— PASSAGE GIVEN —

----

San Francisco Museum of Modern Art

photo: John Hazeltine

San Francisco, CA

415-357-4000

http://www.sfmoma.org



 

Hiroshi Sugimoto: The Architecture Series

 

Known for his long-exposure photographic series of empty movie theaters and drive-ins, seascapes, museum dioramas and waxworks, Hiroshi Sugimoto recently has turned his camera on icons of 20th-century architecture from around the world. The deliberately blurred and seemingly timeless photographs depict structures as diverse as the Empire State Building by Shreve, Lamb & Harmon, Le Corbusier's Chapel de Notre Dame du Haut and the Church of Light in Osaka by Tadao Ando. (left: World Trade Center)

Opening November 10, 2000, and running through March 4, 2001, at the San Francisco Museum of Modern Art (SFMOMA), Hiroshi Sugimoto: The Architecture Series features 15 works from this series, including a recent SFMOMA acquisition, a photographic triptych of the 1922 Schindler House by Rudolf M. Schindler.

----

— TO BE DONE —
**a.** Can you condense the paragraph of the Sugimoto exhibition announcement that begins "Known for his long-exposure" into a shorter version that keeps its main facts?
**b.** Could you extract, word for word, the part of the Sugimoto exhibition announcement starting with "Known for his" and going on through "World Trade Center)"?
**c.** Can you continue the Sugimoto exhibition announcement from its last sentence onward?
The rows that come after the Sugimoto exhibition announcement aren't needed here.

----

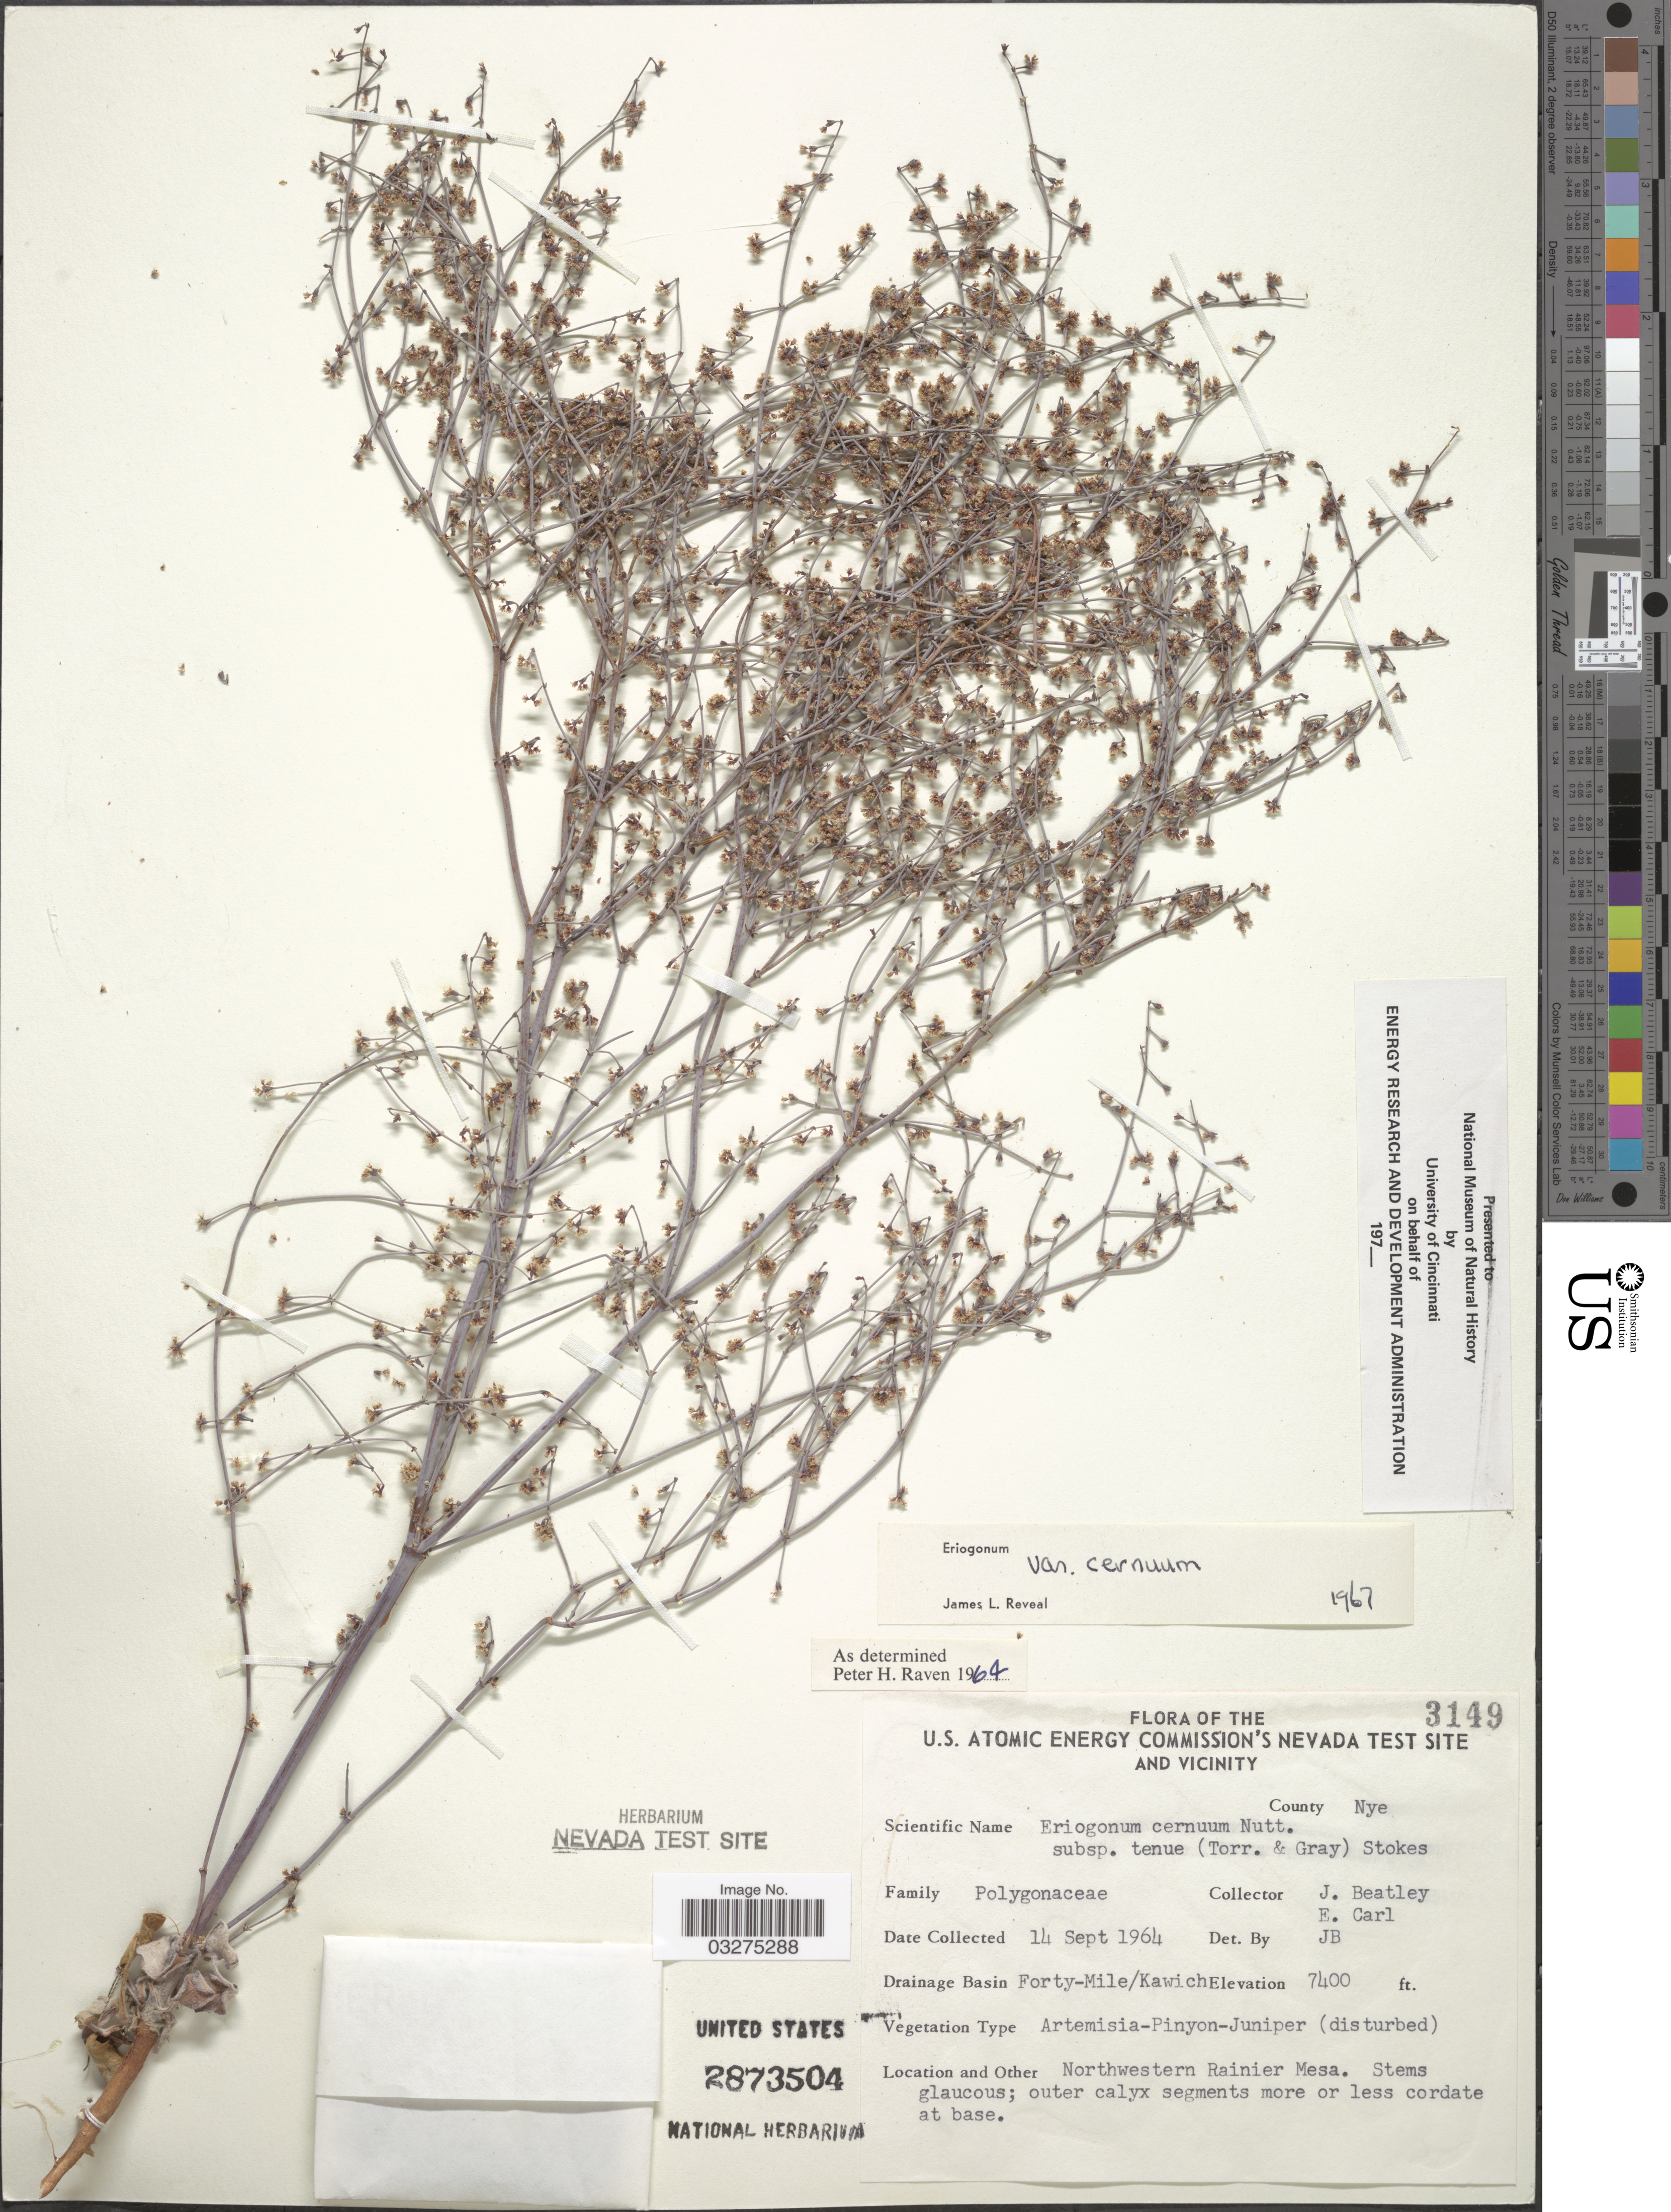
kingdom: Plantae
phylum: Tracheophyta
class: Magnoliopsida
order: Caryophyllales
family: Polygonaceae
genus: Eriogonum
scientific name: Eriogonum cernuum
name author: Nutt.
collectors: J. C. Beatley & E. Carl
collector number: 3149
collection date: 1964-09-14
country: United States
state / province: Nevada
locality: U.S. Atomic Energy Commission's Nevada Test Site and Vicinity, County Nye, Drainage Basin Forty-Mile/Kawich, Northwestern Rainier Mesa.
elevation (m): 2256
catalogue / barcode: US 2873504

----

— SOLVED TASKS —
**a.** Hiroshi Sugimoto is known for long-exposure series of empty movie theaters and drive-ins, seascapes, museum dioramas and waxworks. He has recently photographed icons of 20th-century architecture from around the world. These deliberately blurred, seemingly timeless images show structures such as the Empire State Building by Shreve, Lamb & Harmon, Le Corbusier's Chapel de Notre Dame du Haut and Tadao Ando's Church of Light in Osaka.

**b.**
Known for his long-exposure photographic series of empty movie theaters and drive-ins, seascapes, museum dioramas and waxworks, Hiroshi Sugimoto recently has turned his camera on icons of 20th-century architecture from around the world. The deliberately blurred and seemingly timeless photographs depict structures as diverse as the Empire State Building by Shreve, Lamb & Harmon, Le Corbusier's Chapel de Notre Dame du Haut and the Church of Light in Osaka by Tadao Ando. (left: World Trade Center)

**c.**
"Sugimoto traveled around the world to photograph landmarks of modern architecture--not to document them, but to bring out their solidity, their evocative capacity and their enigmatic presence," notes Aaron Betsky, SFMOMA curator of architecture, design and digital projects, who organized the exhibition. Among the other buildings represented are Philippe Starck's Asahi Breweries, the Fujisawa Municipal Gymnasium by Fumihiko Maki, the United Nations Building by Wallace Harrison et. al., William van Alen's Chrysler Building, the Santelia Monument Como by Giuseppi Terragni, Minoru Yamasaki's World Trade Center, the Seagram Building by Ludwig Mies van der Rohe, E.U.R. San Pietro e Paolo by Marcello Piacentini and Antonio Gaudi's Casa Batlló II. Sugimoto's architectural "portraits" were originally commissioned in 1997 by the Museum of Contemporary Art, Los Angeles, for the exhibition At the End of the Century: One Hundred Years of Architecture, but the photographer has continued to add to the series. Two of his more recent works will be included in this exhibition.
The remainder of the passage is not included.